TEL AVIV, Israel, Sept. 14 (UPI) -- Israeli Foreign Minister Avigdor Lieberman's recent five-country tour of Africa was more about building up intelligence links and selling arms than diplomacy, according to one Israeli intelligence specialist.
Lieberman didn't sign any arms deals during his swing through Ethiopia, Kenya, Nigeria, Ghana and Uganda. But Israeli officials estimate there are African arms contracts worth hundreds of millions of dollars waiting to be grabbed by Israel's export-hungry defense firms.
Yossi Melman, who writes extensively on Israel's intelligence establishment, questioned whether Israel should be engaging in such activities instead of sending in agricultural advisers and medical and educational experts to such economically distressed countries.
He noted that the publicly announced objective of the tour was "Israel's willingness to assist counties … to find solutions to their problems: hunger, insufficient clean water, epidemics."
But he wrote in the liberal daily Haaretz that the main but "less publicized" aspect of the tour was boosting "defense exports," such as the arms deals worth $500 million that Israel has signed with Nigeria in recent years.
Melman observed that an "even more secretive" goal was "the hope of developing intelligence ties and cooperation in the effort against international jihadist elements, and especially countering the activities of Iran in some of these African countries" where Israel has been engaged in some murky dealings over the years.
Lieberman's entourage included representatives of many key Israeli defense firms, both state-owned and private enterprises. These included Israel Military Industries, Israel Aerospace Industries, Soltam, Silver Shadow Advanced Security Systems, Israel Shipyards and Elbit Systems.
There was also a delegation from the Defense Ministry's foreign assistance and military sales department, known as Sibat.
And finally there was a team from Israel's intelligence community, including a senior official from the Mossad, the foreign intelligence service.
Israeli intelligence has operated in Africa for decades, and military teams have been active in training Africa armies, often clandestinely, with weapons sold by the Jewish state.

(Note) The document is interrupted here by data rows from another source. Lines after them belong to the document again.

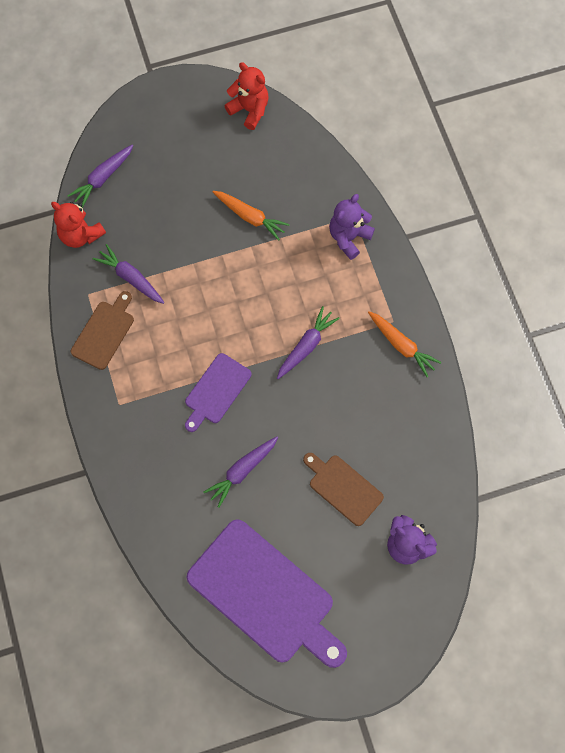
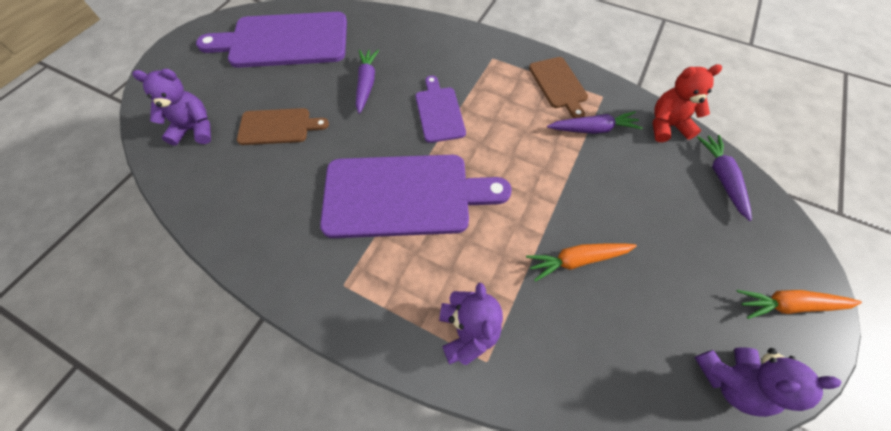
camera: 135 degrees right, 10 degrees down
red teddy bear [224,62,269,130] -> purple teddy bear [694,347,842,417]
purple carrot [277,306,340,379] -> purple cutting board [320,155,512,238]
orange carrot [368,311,441,377] -> orange carrot moved to [736,290,862,319]

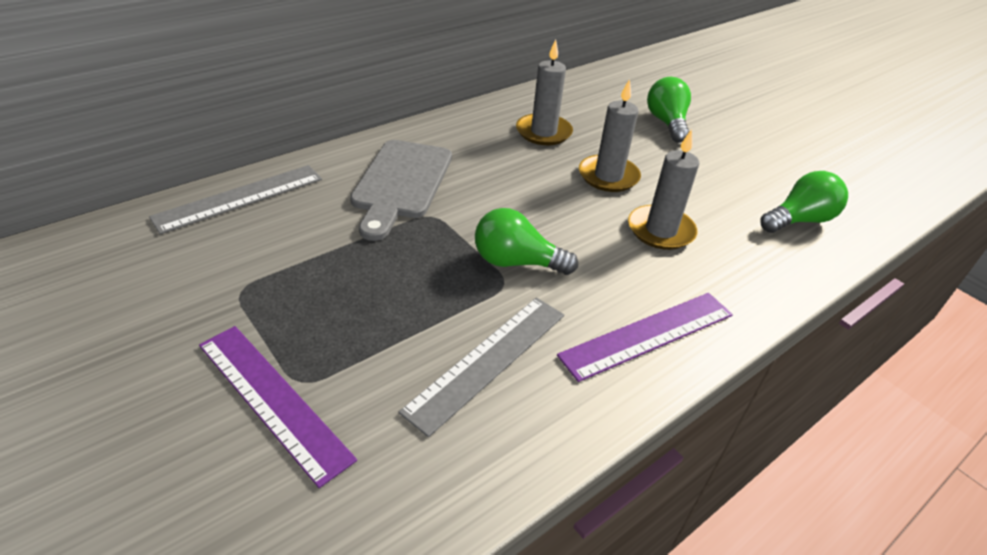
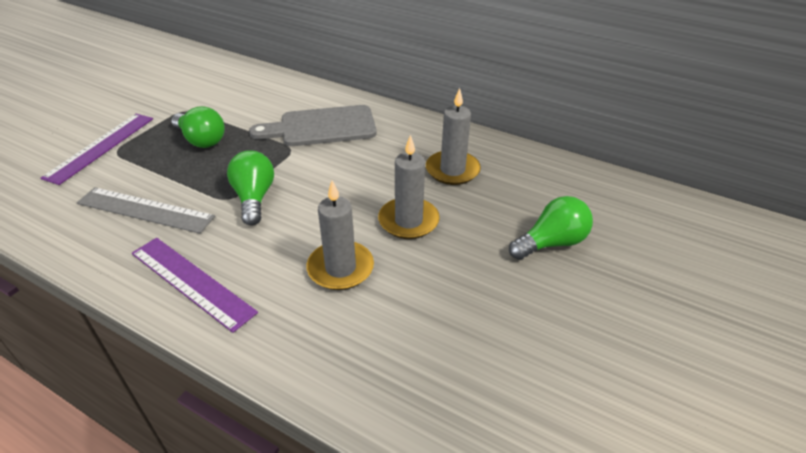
camera: 70 degrees right, 0 degrees up
grey ruler [149,165,322,234] -> none
green light bulb [760,171,848,233] -> green light bulb moved to [171,106,225,148]

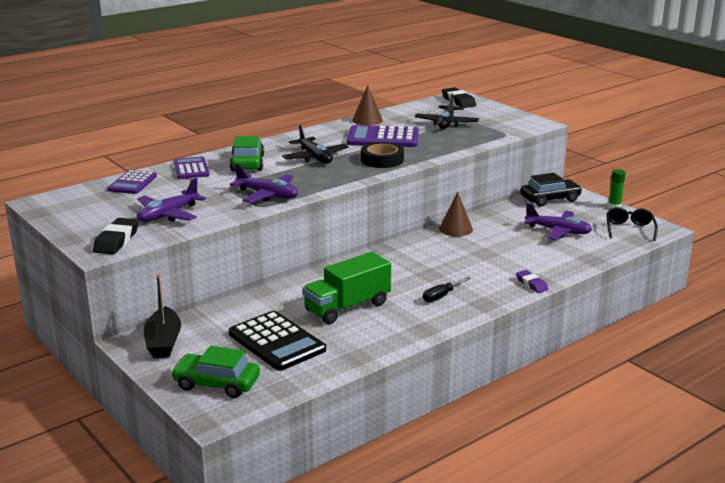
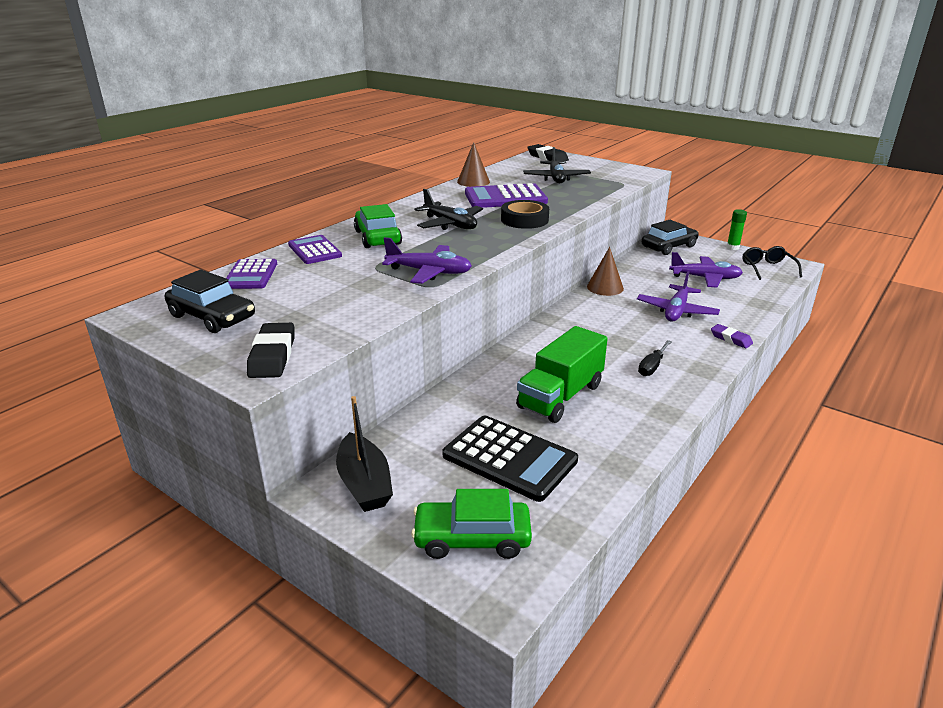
camera: 15 degrees left, 5 degrees up
purple plane [137,178,206,222] -> purple plane moved to [637,271,720,322]
none -> black car [165,270,255,333]

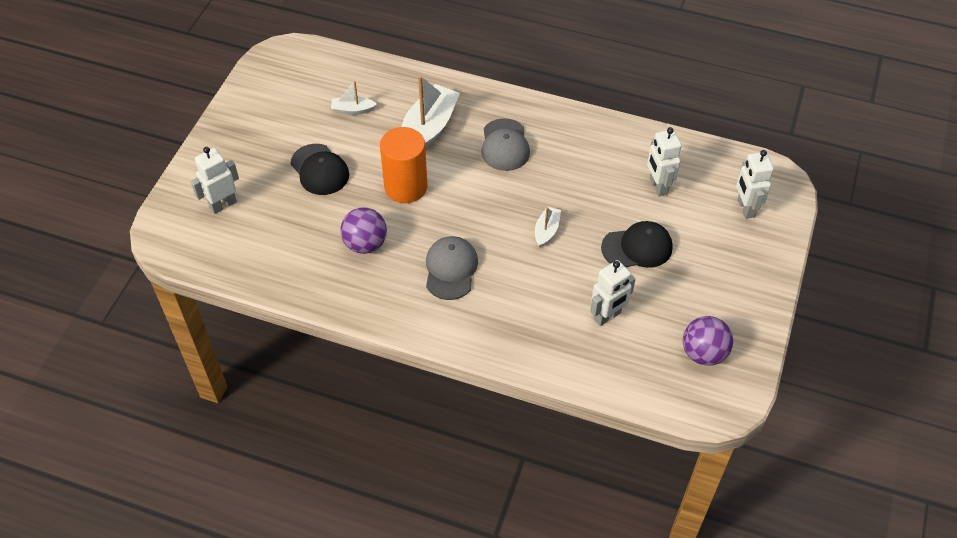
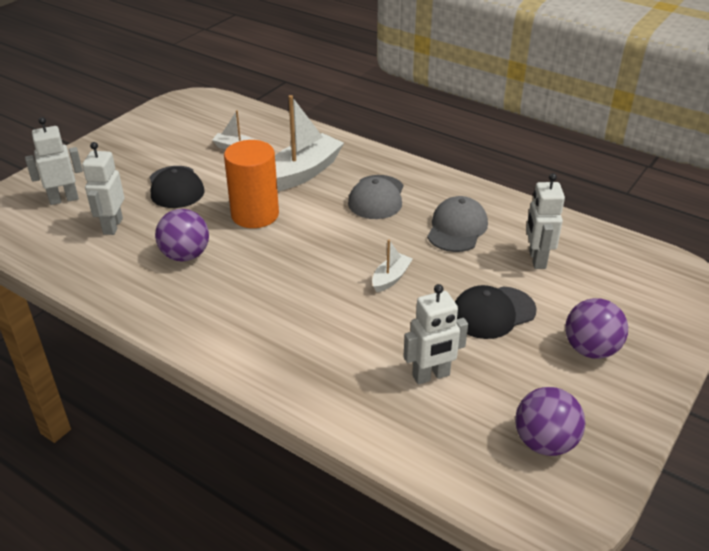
camera: 15 degrees right, 15 degrees down
grey cap [426,236,478,300] -> grey cap moved to [427,196,488,252]
black cap [601,221,673,268] -> black cap turned 150 degrees clockwise [455,285,537,339]
white robot [736,150,774,219] -> white robot moved to [82,142,124,235]
none -> purple ball [565,298,628,359]

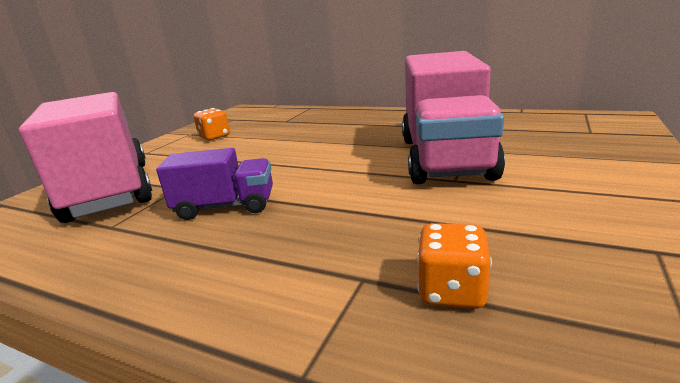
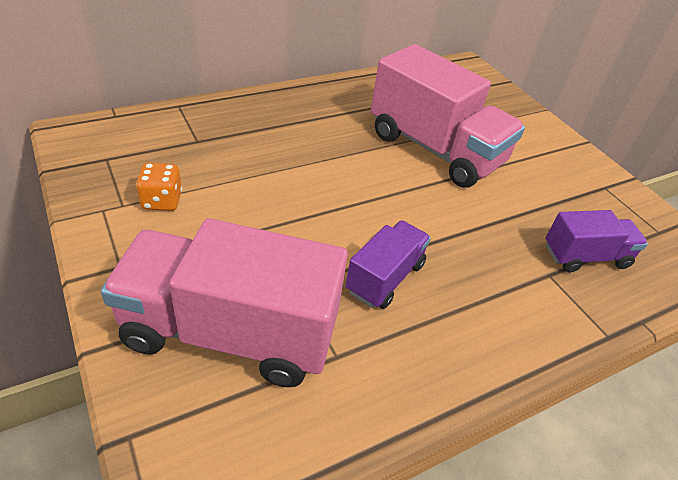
camera: 60 degrees left, 20 degrees up
orange dice [417,223,492,309] -> purple truck [546,210,648,272]

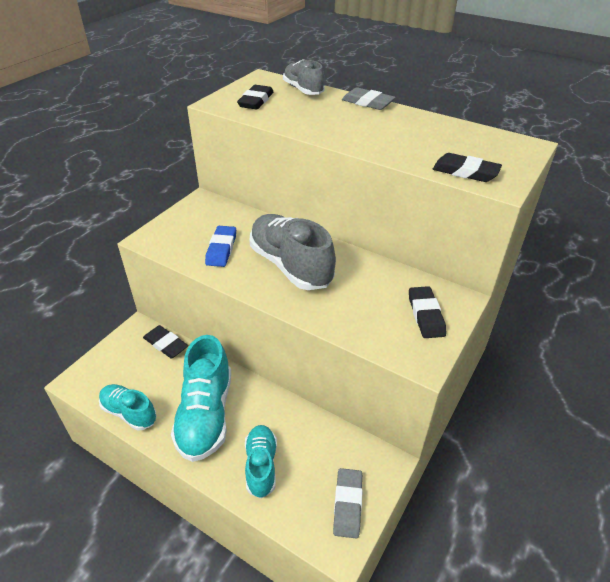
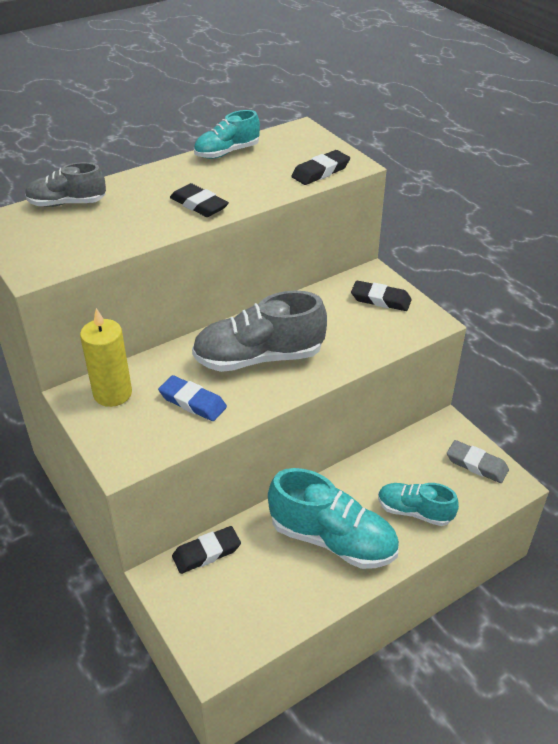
camera: 65 degrees left, 0 degrees up
turquoise shoe [99,384,157,431] -> turquoise shoe moved to [194,110,260,159]
black eraser [237,85,274,109] -> black eraser moved to [170,183,229,217]
grey eraser [342,87,396,110] -> none
none -> yellow candle [80,308,132,407]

Melman observed: "Secret funding from the United States Central Intelligence Agency was channeled by American trade unions to (Israel's) Histadrut labor federation …to finance various activities.
"Among other things, the money was used to post an impressive array of Mossad agents in the African states."
These activities, Melman noted, "gave Mossad agents and Israeli Defense Forces officers an excuse to be involved in the internal affairs of African regimes."
Indeed, Israelis were reportedly involved in military coups in Uganda and Zanzibar, or as Melman drily observed "at least had prior knowledge of them."
The African countries where the Israeli agents operated included those of geostrategic interest to Israel on the periphery of the Arab world, such as Ethiopia, Kenya and Sudan.
These remain of some importance to Israel today because of their proximity to Egypt, Yemen and Saudi Arabia. Ethiopia and Sudan control the Red Sea shipping lanes to Eilat, Israel's only southern port in the Gulf of Aqaba.
In July and August, amid growing tensions with Iran, Israel deployed one of three German-built Dolphin-class submarines and two corvettes into the Red Sea in a clear warning to Tehran.
In January and February, Israeli warplanes were reported to have destroyed at least two convoys in the Sudanese desert that were carrying Iranian arms to Hamas in the Gaza Strip.
The Israelis have long had close intelligence links with Ethiopia, a Christian-dominated Red Sea state ringed by Muslim countries. Addis Ababa is currently propping up the Western-backed transitional government in neighboring Somalia, where al-Qaida is reputed to be operating.
Melman lamented: "It is a sad truth that … almost all Israeli activity on the African continent is related to weapons exports.
"The 'ugly Israeli' in the guise of the arms dealer (mostly former intelligence and military officials), who promotes weapons sales on behalf of Israeli military industries, with the backing of the defense establishment, has given Israel a bad name worldwide.
"Israelis have been involved in civil wars (in Angola, Liberia, Sierra Leone and the Ivory Coast) and in aiding dictatorial regimes such as in Equatorial Guinea and the two Congo republics."